Petzel Gallery, which manages the artist’s estate (she died in 2019) has mounted a brilliant exhibition that partially recreates the 2012 installation while adding drawings and paintings not in the original show that amplify the artist’s singular vision.
Fuggetabout It (Redux) situates studio detritus seductively in the entry way while placing a huge drawing of a child’s toy, Daisy (2012), in the first gallery, as if to welcome visitors with arms extended. Vigorous gestures in charcoal and pastel swirl around the figure, both defining it and bursting out of its sides. There is palpable delight in the artist’s mark making as layer upon layer of charcoal is repeatedly applied, erased, and applied again, revealing the drawing’s rich and tactile history. In some places, Pensato erased so aggressively that she went right through the paper. The energy is electric. Both the artist and her subjects seem very much in charge. Though she grins a seemingly friendly smile, the monumental roly-poly Daisy could rip you apart.
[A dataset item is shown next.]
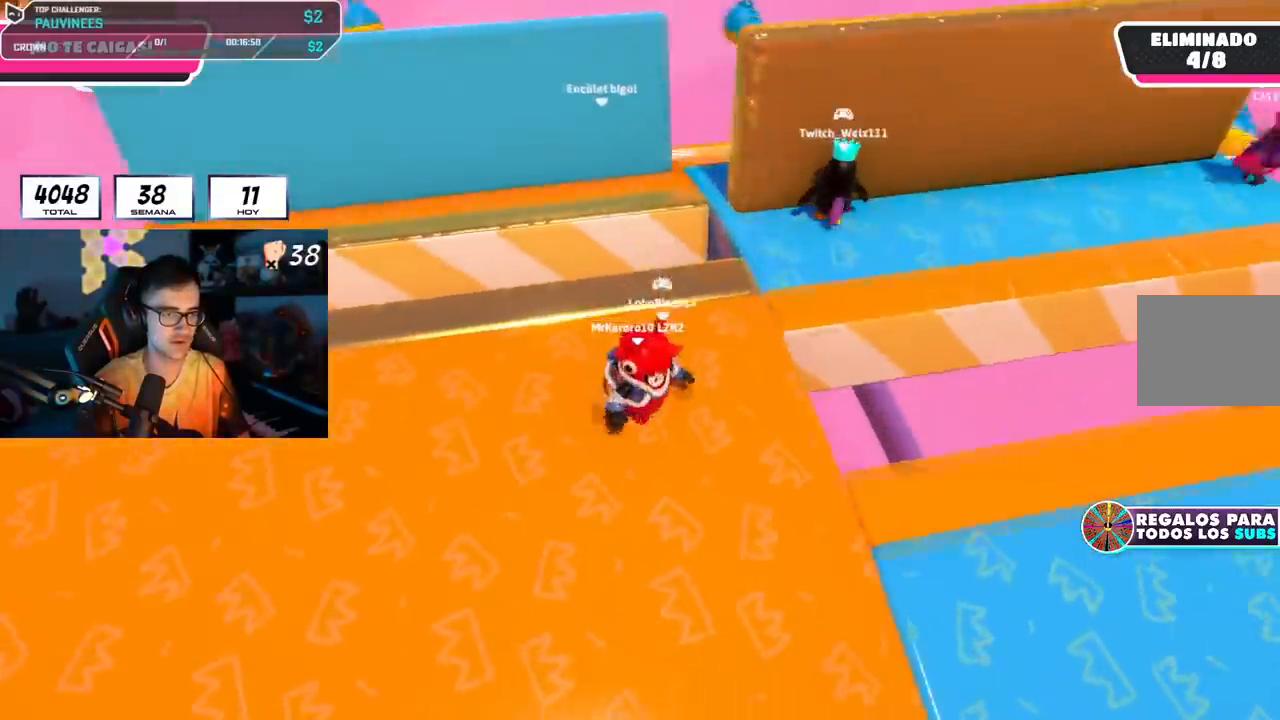
{"buttons": [], "left_stick": "right", "right_stick": "center", "events": [[83, "left_stick", "down-right"], [200, "left_stick", "center"], [250, "left_stick", "left"], [367, "left_stick", "center"], [434, "right_stick", "center"], [500, "left_stick", "right"]]}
Daisy is joined in the first room by Underground Homer and Smackdown Lisa, two characters from The Simpsons that were perennial Pensato subjects. The trio is a canny introduction to the rest of the exhibition. The next room houses much of the reconfigured Fuggetabout It installation, a mad tangle of objects on tables, chairs, the floor—all covered in drips and blobs of Pensato’s paint of choice, black and white commercial grade enamel. It takes a moment to readjust your focus as you are drawn into this compact universe. Stuffed animals, a life-sized cardboard cutout of Muhammad Ali, furniture, a fake palm tree, and dozens upon dozens of paint cans and brushes, milk crates, and rags. It’s a whirlwind of paint and objects, both fun and startling. I watched gallery visitors take a step back at the entryway of the room, alarmed that they had, perhaps stumbled into a hoarder’s den. Installed so that visitors can walk around, peer under and over the tableaux, it’s a maximalist’s dream come true.
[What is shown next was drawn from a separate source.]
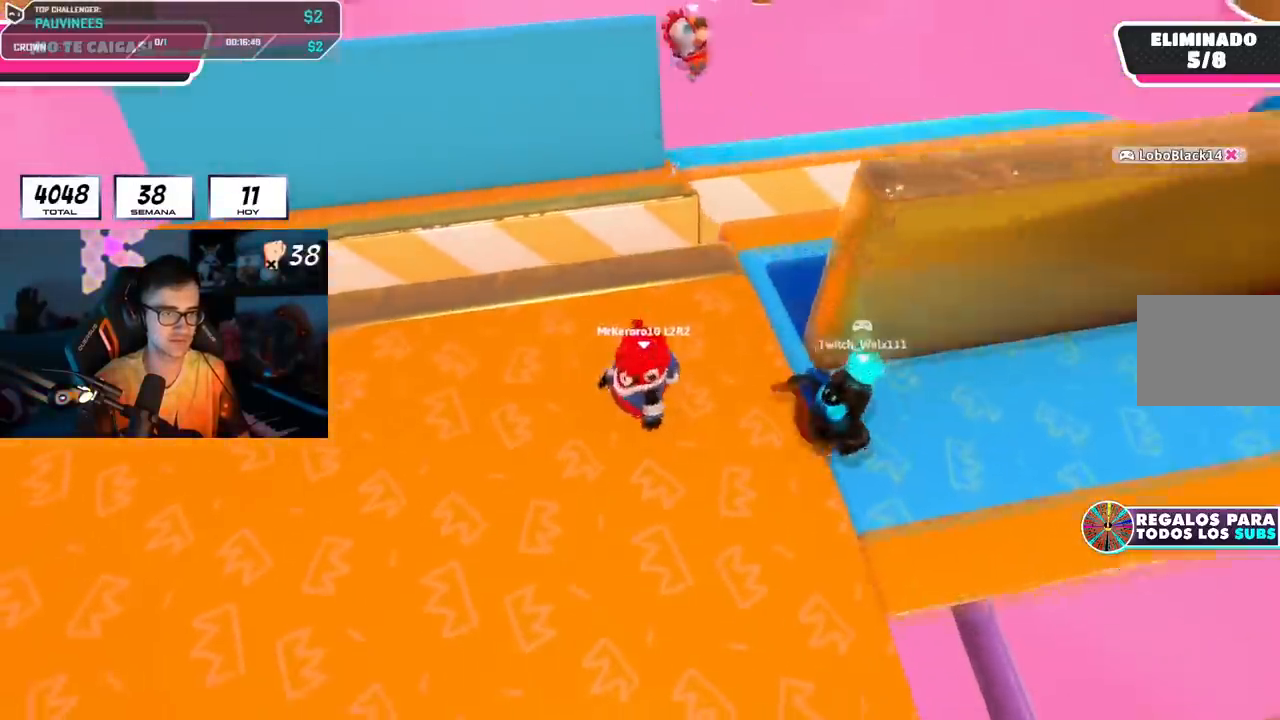
{"buttons": [], "left_stick": "up-right", "right_stick": "center", "events": [[67, "right_stick", "right"], [167, "left_stick", "up-right"], [267, "right_stick", "center"]]}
As we absorb this past view of Pensato’s work, it is important to consider how far she traveled. As a student at the New York Studio School in the 1970s, she aspired to be an Abstract Expressionist. According to her own account and those of her peers, she struggled to find her voice and artistic acceptance. Her ambition undiminished, she turned to pop culture for her iconography, but without abandoning her AbEx roots. The extraordinary energy of her gestural painting and drawing relates directly to the work of Willem de Kooning, Lee Krasner and Franz Kline. But while the grit and passion remain expressionist, the iconography is unabashedly pop.
Despite the power and skill of Pensato’s drawing, her use of pop culture sources was seen by some as a gimmick. But a concurrent exhibition at the uptown Petzel Gallery centered solely on the artist’s deep dive into Batman and Spiderman show the extent to which her disciplined and focused work deconstructs and reconfigures these all-familiar superheroes to take full artistic ownership of them.
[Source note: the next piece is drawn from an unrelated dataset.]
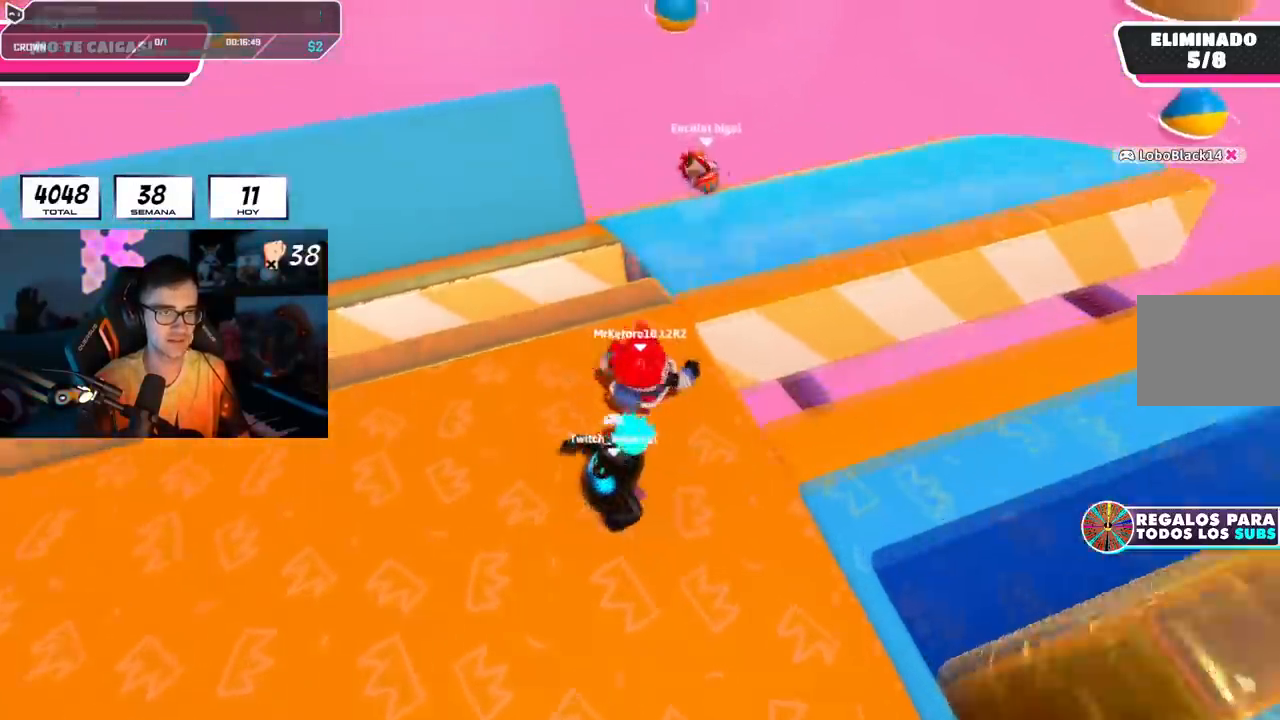
{"buttons": [], "left_stick": "up-right", "right_stick": "right", "events": [[83, "right_stick", "down-right"], [217, "right_stick", "right"]]}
The third room at the Chelsea exhibition is where the brilliance of both her career and the installation of this show are most fully realized. A clean white room is hung with large portraits of the eyes—and only the eyes—of Pensato’s subjects. In stark black and white, these giant paintings walk the line between representation and abstraction. Informed by Pensato’s drawings and the installation, we know that these are the eyes of Homer and Lisa Simpson, Batman, South Park’s Eric Cartman and other such figures. But at the same time, they read as pure explorations of form, texture and material. Pensato has distilled recognizable traits to their essence. They are convincing portraits and galvanizing abstraction, exemplary as both.